Still, home prices are expected to remain elevated. Builders cite high materials prices, supply shortages and a limited number of skilled workers as ongoing challenges as they race to complete new homes.

“The forces that have propelled home price growth to new highs over the past year remain in place and are offering little evidence of abating,” said Matthew Speakman, an economist at Zillow Group Inc. “The number of available homes for sale remains historically small, particularly given the elevated demand for housing.”

Millennials Being Priced Out of the Housing Market

Owning a home has been part of the American Dream for decades, and it is one of the biggest investments many people plan for in their lifetimes. However, there is one demographic group which isn’t necessarily setting its sights on the milestone of homeownership right away, even in today’s low interest rate environment. In fact, more Millennials (ages 25-40) are delaying the purchase of their first homes or giving up altogether.

As a rule, monthly mortgage payments should not be more than 20-25% of a homeowner’s monthly gross income. With home prices having increased as much as they have over the last few years, many Millennials simply cannot afford to buy a home.

Another factor that can affect qualifying to buy a home is the fact that Millennials are delaying getting married and having children. The changing dynamic of getting married and having children later means Millennials are staying at home with family longer and delaying the purchase of their first homes.
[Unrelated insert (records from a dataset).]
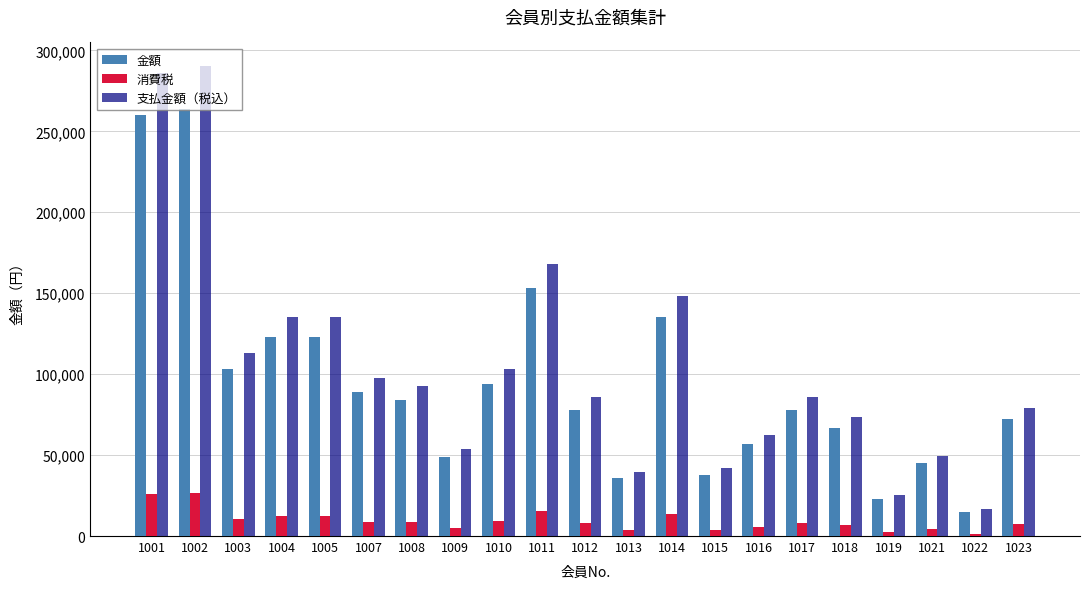

Is the value of 消費税 at 1012 greater than the value of 金額 at 1010?

No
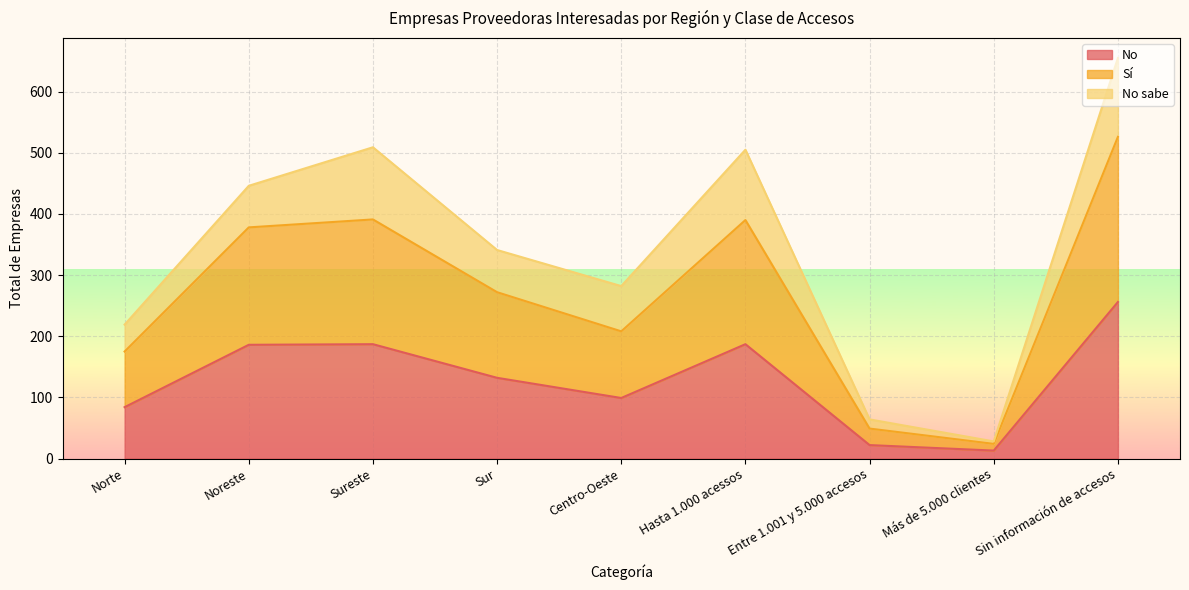

At which category is the sum across all series the highest?

Sin información de accesos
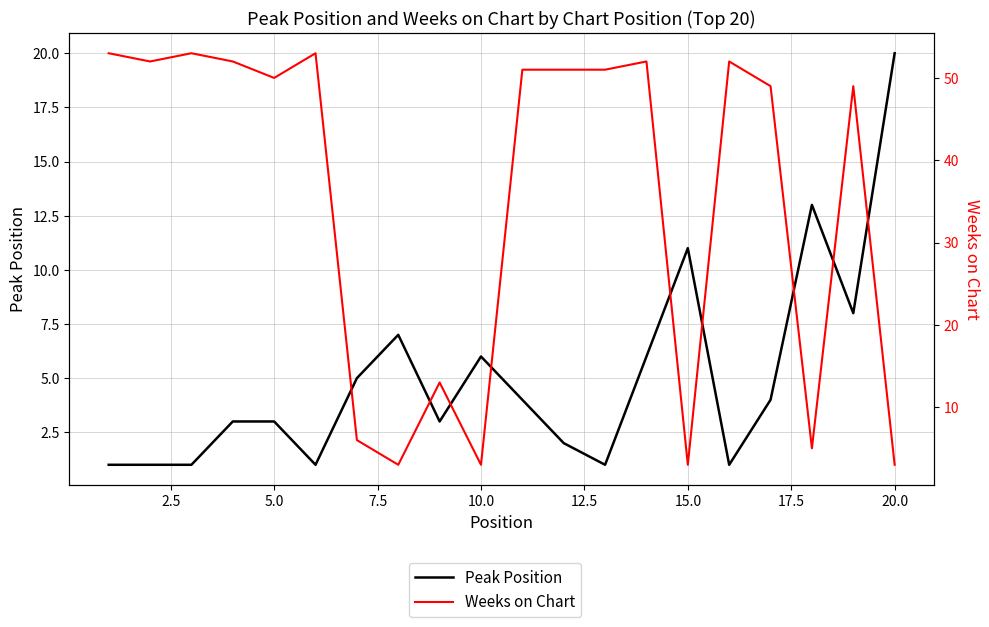

At how many categories does at least one series exceed 6?

18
Record student debt is another limiting factor. Student debt hit almost $1.6 trillion in the US last year. As such, it’s now become a burden on Millennials trying to enter the housing market. According to the National Association of Realtors, more than 50% of home buyers under the age of 36 said student debt delayed their home buying.

Finally, Millennials continue to flock to big cities in large numbers. Pew Research found in 2018 that 88% of Millennials lived in metropolitan areas. Whether it is a social movement or the lure of greater work opportunities, Millennials are moving to regions with a higher proportion of renters compared to homeowners. This trend is pushing rental prices higher in the urban centers where they prefer to live which, in turn, pushes home prices higher as well.

For all these reasons and more, home prices continue to move higher. While all trends come to an end sooner or later, it’s hard to see this trend changing until we hit the next recession.